* TASKS AND EXERCISES
[a] In the thread on pronouncing Akatsuki, rewrite everything from "Most Japanese people" down to "it's not 'Akasuki'.", swapping "Sasuke" for "Naruto".
[b] According to l)emonMarine's post in the thread on pronouncing Akatsuki, how is the name said in the English dub?
[c] Continue the thread on pronouncing Akatsuki from the point where it stops.
[START OF SELECTED EXCERPT]
Yeah, as already mentioned, Japanese phonetics are usually pretty simple, and the syllablic sound doesn't change much when characters are joined together, unlike English where letter combinations change the pronunciation of the letters involved.

Most Japanese people tend to say "su" very quickly, often sounding like it's dropped altogether.  Hence "Sasuke" (Sas-kay), "Daisuke" (Dise-Kay), or "Akatsuki" (Ah-kahts-ki).


----------



## Sushi Cyanide (Apr 14, 2007)

A- Ka- Tsu- Ki.
A- kat- suu- key.

Something like that.  It has the 'Aka' and the 't' in 'tsu'  so it's not 'Akasuki'.


----------



## Beluga (Apr 14, 2007)

A-ka- tsuki xD


----------



## Uchiha Obito ♥ (Apr 14, 2007)

Ah-kah-tsu-ki is how I pronounce.


----------



## MoonlitTiger (Apr 14, 2007)

"Ah-Kah-Sue-Ki"


----------



## l)emonMarine (Apr 14, 2007)

I pronounce it Ah-kat-suk-e, but in the english dub they say A-kat-ski


----------



## Dango (Apr 14, 2007)

Aa-ka-suu-key.


----------



## Hiruto Uzumaki (Apr 14, 2007)
[END OF SELECTED EXCERPT]
[START OF MATERIAL PROVIDED]
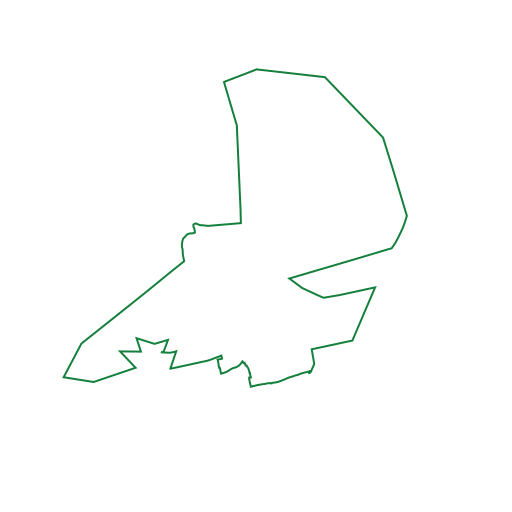 Al Amreia, Al Iskandariyah, Egypt, rotated 205°
{"feature_id": "37247803B92926604097979", "entity_name": "Al Amreia", "entity_type": "district", "adm_level": 2, "iso_a3": "EGY", "parent_name": "Egypt", "parent_adm1": "Al Iskandariyah", "projection": "natural_earth1", "projection_center": [29.737, 30.959], "detail": "fine", "context": "isolated", "style": "outline", "palette": "green", "viewbox_px": 512, "rotation_deg": 205, "n_neighbors": 0, "source": "geoboundaries", "source_scale": "gbopen_adm2", "svg_char_len": 4712}
<svg xmlns="http://www.w3.org/2000/svg" viewBox="0 0 512 512"><g transform="rotate(205 256 256)"><path d="M342.4,172.8L358.3,140.8L377.2,102.9L379.1,64.8L349.9,73.2L317.9,103.8L338.9,112.1L319.9,120.7L329.5,131.0L310.8,133.5L300.3,142.8L299.3,129.9L299.5,129.8L300.6,129.3L300.6,128.9L295.8,130.8L293.0,132.0L289.4,134.6L288.1,135.9L287.9,134.7L287.4,130.1L286.0,117.7L285.9,117.7L279.5,122.5L255.5,140.8L254.4,141.8L253.8,142.4L253.2,143.0L249.4,146.9L247.3,149.0L245.3,151.1L244.4,149.9L243.4,148.6L246.5,146.2L247.0,145.8L246.9,145.7L246.7,145.7L246.2,145.0L245.2,143.5L244.3,142.2L244.1,141.9L243.4,140.7L243.1,140.3L242.7,139.8L241.9,139.0L241.4,139.3L241.2,139.2L241.0,138.8L240.3,137.8L240.0,137.4L239.8,137.1L239.6,136.8L239.0,136.1L238.4,135.1L238.0,134.6L237.6,134.9L235.9,136.4L235.3,136.9L235.0,137.3L234.1,138.1L233.5,138.8L232.7,139.9L232.4,140.4L231.9,141.3L231.0,142.7L230.8,143.0L230.6,143.3L230.3,143.6L230.0,144.0L229.8,144.2L229.5,144.6L229.3,144.8L229.2,144.9L229.0,145.1L227.5,146.3L227.4,146.3L227.3,146.5L226.4,147.6L226.1,148.0L225.8,148.4L225.7,148.5L225.4,149.0L225.2,149.3L224.7,150.7L224.3,152.0L224.0,153.7L223.7,154.8L222.9,154.3L222.5,154.0L222.0,153.7L221.2,154.4L219.1,152.4L218.4,152.8L217.8,152.4L215.4,150.8L213.1,148.4L212.5,147.4L212.3,147.6L211.9,147.1L211.4,146.4L210.6,145.2L209.3,143.7L209.7,143.4L210.8,142.9L210.1,141.5L209.6,140.8L208.5,139.3L206.5,136.8L205.5,135.4L205.3,135.6L204.9,135.9L204.7,135.9L204.7,136.0L204.0,136.6L203.7,136.9L203.6,137.0L203.4,137.0L202.6,137.6L202.4,137.7L202.3,137.8L202.2,137.9L202.0,138.1L201.7,138.4L201.4,138.5L201.2,138.7L201.2,138.8L200.9,139.0L200.7,139.2L200.6,139.3L200.4,139.4L200.3,139.5L200.1,139.7L199.8,139.9L199.5,140.0L199.3,140.1L199.1,140.3L198.6,140.7L198.4,140.8L198.1,140.9L198.0,141.0L197.9,141.2L197.7,141.3L197.4,141.5L197.2,141.6L197.0,141.8L196.3,142.3L196.2,142.4L195.9,142.6L195.6,142.8L195.4,142.9L194.7,143.3L194.4,143.5L194.1,143.7L193.9,143.8L193.7,143.9L193.2,144.3L192.6,144.9L192.4,145.0L191.9,145.4L191.7,145.5L191.3,145.7L191.1,145.8L190.7,146.0L190.4,146.2L190.3,146.3L189.8,146.5L189.4,146.8L189.1,146.9L188.7,147.1L188.4,147.2L188.2,147.0L187.9,147.2L187.9,147.3L188.0,147.4L188.0,147.5L187.9,147.7L187.3,148.1L187.2,148.2L187.1,148.3L186.9,148.4L186.7,148.5L185.8,149.0L185.5,149.3L185.2,149.5L184.9,149.6L184.4,150.0L184.2,150.2L184.0,150.4L183.7,150.5L183.4,150.7L183.1,150.9L183.0,151.1L182.7,151.3L182.3,151.7L182.0,152.0L181.9,152.1L181.7,152.3L181.4,152.6L181.3,152.8L181.1,152.9L181.0,153.0L180.9,153.1L180.7,153.2L180.2,153.8L180.0,154.0L179.8,154.2L179.7,154.4L179.2,155.0L178.8,155.3L178.6,155.5L178.3,155.8L178.2,155.9L178.1,156.0L177.9,156.3L177.7,156.5L177.4,156.9L177.1,157.2L176.8,157.5L176.5,157.8L176.4,157.9L176.3,158.1L176.2,158.2L175.9,158.5L175.6,158.8L175.4,159.1L175.2,159.3L174.9,159.6L174.8,159.8L174.7,159.9L174.4,160.1L174.1,160.3L173.9,160.5L173.5,160.9L173.1,161.2L173.0,161.4L172.9,161.5L172.7,161.6L172.5,161.8L172.3,162.0L172.2,162.0L171.9,162.3L171.7,162.5L171.4,162.8L171.2,163.0L170.7,163.4L170.6,163.5L170.4,163.8L170.1,164.1L169.9,164.3L169.7,164.5L169.3,164.8L168.5,165.4L168.4,165.6L168.0,165.9L167.8,166.0L167.5,166.4L167.3,166.5L167.0,166.8L166.8,167.1L166.6,167.3L166.4,167.5L166.2,167.8L165.9,168.0L165.8,168.3L165.7,168.4L165.2,168.8L164.9,169.0L164.6,169.3L164.2,169.5L163.8,169.9L163.6,170.1L163.3,170.4L162.8,170.8L162.5,171.0L162.4,171.2L162.2,171.3L161.6,171.8L161.3,172.0L161.1,172.1L160.5,172.7L160.3,172.8L160.1,172.9L159.9,173.1L159.4,173.4L159.0,173.5L158.9,173.5L158.7,173.4L158.4,173.4L158.4,173.5L158.7,174.4L158.0,174.7L157.8,174.1L157.7,174.3L157.7,174.2L157.5,173.9L157.5,173.7L157.7,173.4L157.8,173.3L157.9,173.2L158.0,173.2L158.1,172.9L158.3,172.8L158.3,172.7L158.5,172.7L158.4,172.5L158.2,172.7L157.6,173.2L157.5,173.3L157.4,173.5L157.4,174.0L157.6,174.5L157.7,174.8L157.4,174.9L157.6,182.8L166.1,195.0L132.9,220.1L134.8,277.9L163.9,255.8L177.1,246.7L184.6,246.5L200.6,246.5L216.3,249.7L165.9,294.1L138.7,318.3L136.3,320.3L135.3,326.4L134.9,332.8L134.8,342.5L135.1,347.3L135.7,352.0L136.2,356.1L168.9,392.8L190.9,417.0L269.1,447.2L333.0,425.8L334.1,425.6L358.1,400.7L358.5,400.1L328.6,366.3L289.4,291.1L283.6,279.4L312.2,263.0L315.9,261.8L317.9,261.1L319.6,260.3L324.1,260.1L324.9,259.5L325.6,259.0L326.0,257.9L325.5,257.0L325.0,256.0L323.4,254.7L321.9,252.5L321.6,252.0L321.3,251.5L321.9,250.7L322.4,250.3L322.9,249.8L325.1,248.7L325.4,248.6L327.6,246.4L328.7,242.7L329.0,242.1L329.4,240.7L328.9,237.9L328.2,235.7L327.9,234.8L327.2,233.6L326.9,232.8L325.5,231.2L325.0,230.3L324.2,228.9L322.7,226.0L319.7,222.0L318.9,220.9L325.7,207.3L336.2,185.5L338.0,181.8L342.4,172.8Z" fill="none" stroke="#15803d" stroke-width="2"/></g></svg>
[END OF MATERIAL PROVIDED]
* TASK RESULTS
[a]
Most Japanese people tend to say "su" very quickly, often sounding like it's dropped altogether.  Hence "Naruto" (Sas-kay), "Daisuke" (Dise-Kay), or "Akatsuki" (Ah-kahts-ki).


----------



## Sushi Cyanide (Apr 14, 2007)

A- Ka- Tsu- Ki.
A- kat- suu- key.

Something like that.  It has the 'Aka' and the 't' in 'tsu'  so it's not 'Akasuki'.

[b] A-kat-ski

[c]
It's sickening how they must always get rid of the final U, _*for every word*_!


----------



## natwel (Apr 14, 2007)

Aka -Tsu - Ki

the A's in aka are the same A's as in 'can'.

"tsu" as in 'tsunade', but you don't hold the 'u' for long. So it's like 'ttssski'

"Ki" exactly the same pronounciation as "key"


----------



## Akatsuki_Dei (Apr 14, 2007)

a-cat-su-key o_O? i think


----------



## Rokurai (Apr 14, 2007)

Funny how almost no one here knows what they're talking about, except a handful.

And Hiruto, they don't get rid of it. It's just said too fast for you to understand, like how most people say "probly" instead of "probably". It's just easier. We don't always use proper English, why should they have to use proper Japanese?


----------



## Ehm_Ess (Apr 14, 2007)

The "u" isn't pronounced. 

Akat-ski

Just like how Sasuke is "Sas-kay" and not "Sa-su-kay"


----------



## _Amaterasu_ (Apr 15, 2007)

And all this time I thought it was ih-tah-chi's bit-ch-es....


----------



## cloudsymph (Apr 15, 2007)

Ehm_Ess said:


> The "u" isn't pronounced.
> 
> Akat-ski
> 
> Just like how Sasuke is "Sas-kay" and not "Sa-su-kay"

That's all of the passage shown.